• INFORMATION SHOWN:
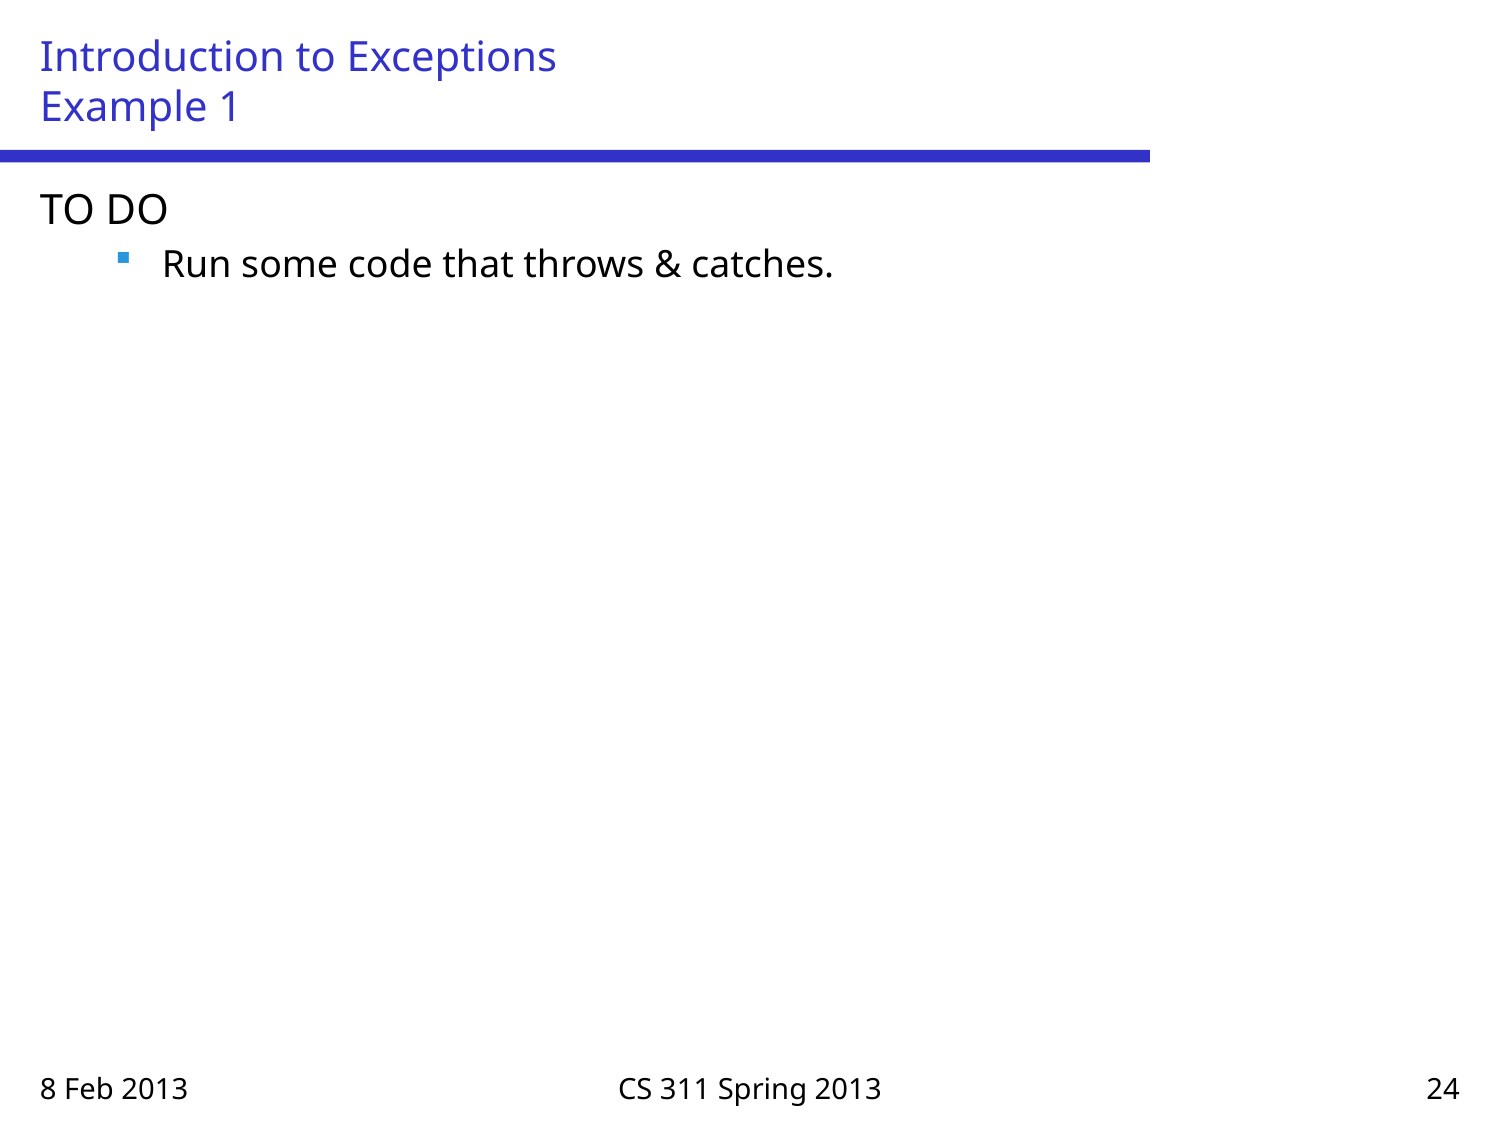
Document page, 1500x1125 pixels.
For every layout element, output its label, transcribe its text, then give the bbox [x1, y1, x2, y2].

list TO DO Run some code that throws & catches. [24, 174, 1475, 1050]
title Introduction to Exceptions Example 1 [24, 24, 1475, 138]
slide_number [24, 1062, 375, 1113]
slide_number 24 [1125, 1062, 1475, 1113]
footer CS 311 Spring 2013 [387, 1062, 1113, 1113]
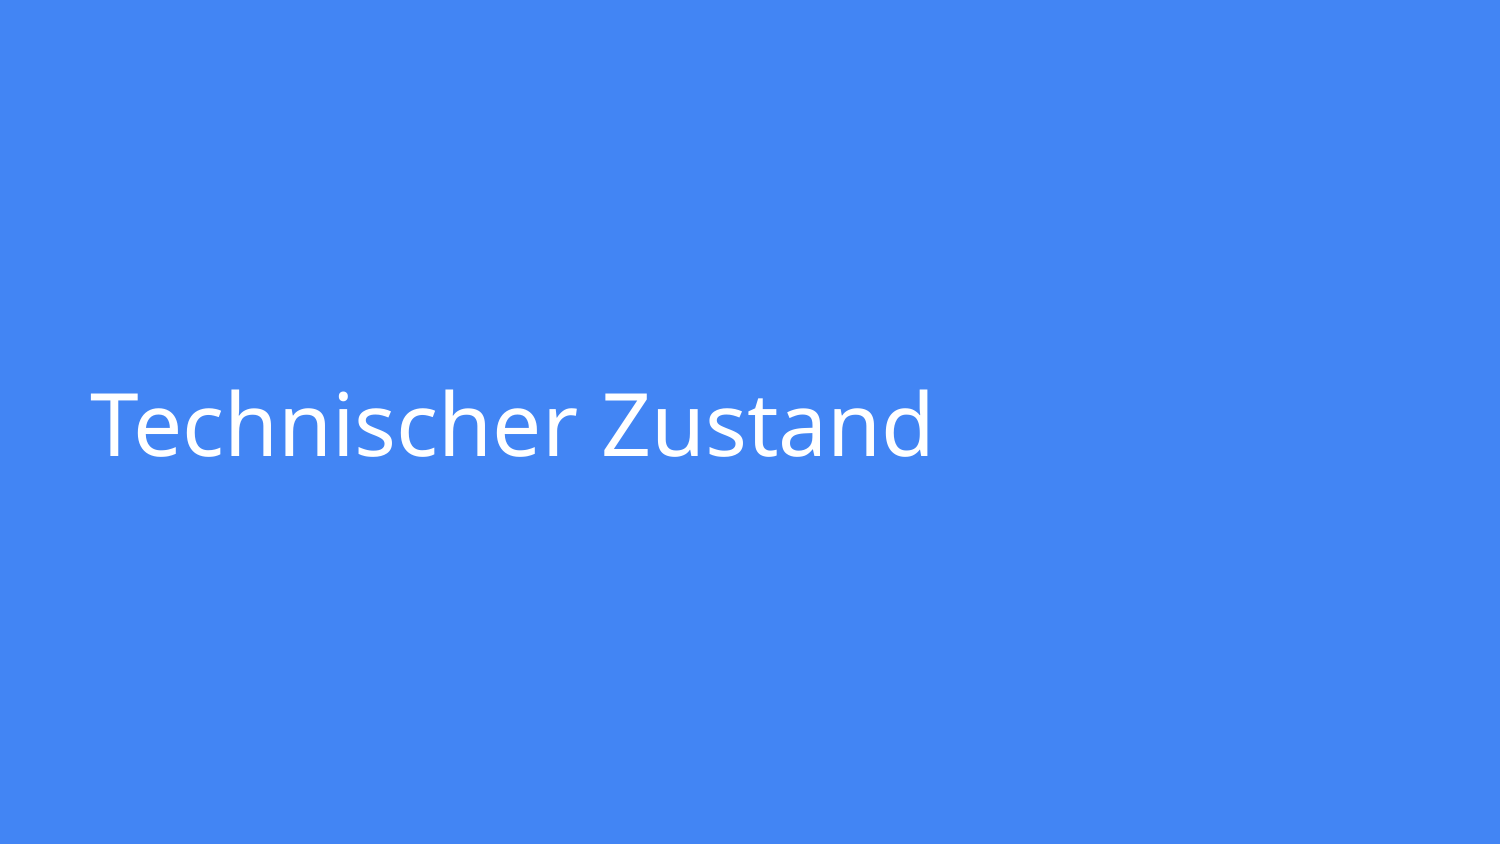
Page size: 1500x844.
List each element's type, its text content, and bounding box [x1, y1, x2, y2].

title Technischer Zustand [75, 338, 1425, 505]
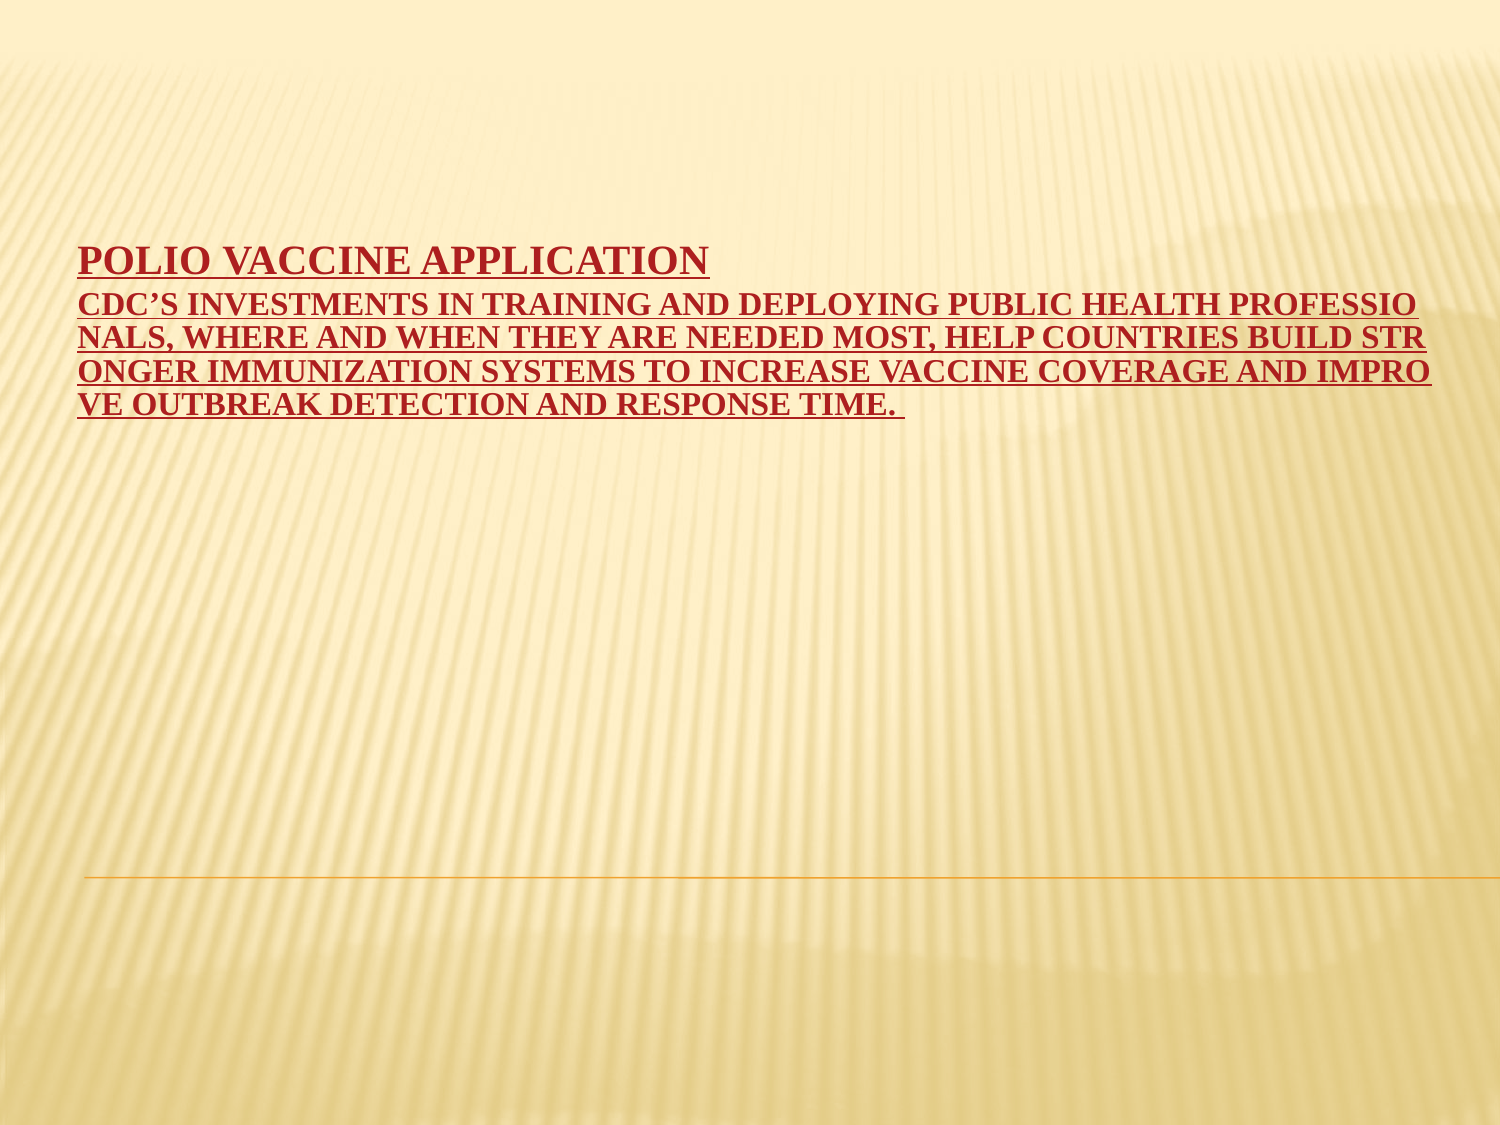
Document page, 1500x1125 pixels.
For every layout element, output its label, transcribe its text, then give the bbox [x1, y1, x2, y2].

title polio vaccine Application CDC’s investments in training and deploying public health professionals, where and when they are needed most, help countries build stronger immunization systems to increase vaccine coverage and improve outbreak detection and response time. [62, 788, 1450, 997]
title polio vaccine Application CDC’s investments in training and deploying public health professionals, where and when they are needed most, help countries build stronger immunization systems to increase vaccine coverage and improve outbreak detection and response time. [62, 224, 1450, 637]
subtitle [62, 637, 1450, 788]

• BRIEF: Set down each entry above exactly as it appears. Omit the pictures.

• EXERCISE RESULT:
Document page, 1500x1125 pixels.
For every layout element, output its label, transcribe its text, then give the bbox [x1, y1, x2, y2].

list TO DO Run some code that throws & catches. [24, 174, 1475, 1050]
title Introduction to Exceptions Example 1 [24, 24, 1475, 138]
slide_number [24, 1062, 375, 1113]
slide_number 24 [1125, 1062, 1475, 1113]
footer CS 311 Spring 2013 [387, 1062, 1113, 1113]
Page size: 1500x844.
List each element's type, its text content, and bounding box [x1, y1, x2, y2].

title Technischer Zustand [75, 338, 1425, 505]
Document page, 1500x1125 pixels.
For every layout element, output its label, transcribe its text, then give the bbox [x1, y1, x2, y2].

title polio vaccine Application CDC’s investments in training and deploying public health professionals, where and when they are needed most, help countries build stronger immunization systems to increase vaccine coverage and improve outbreak detection and response time. [62, 788, 1450, 997]
title polio vaccine Application CDC’s investments in training and deploying public health professionals, where and when they are needed most, help countries build stronger immunization systems to increase vaccine coverage and improve outbreak detection and response time. [62, 224, 1450, 637]
subtitle [62, 637, 1450, 788]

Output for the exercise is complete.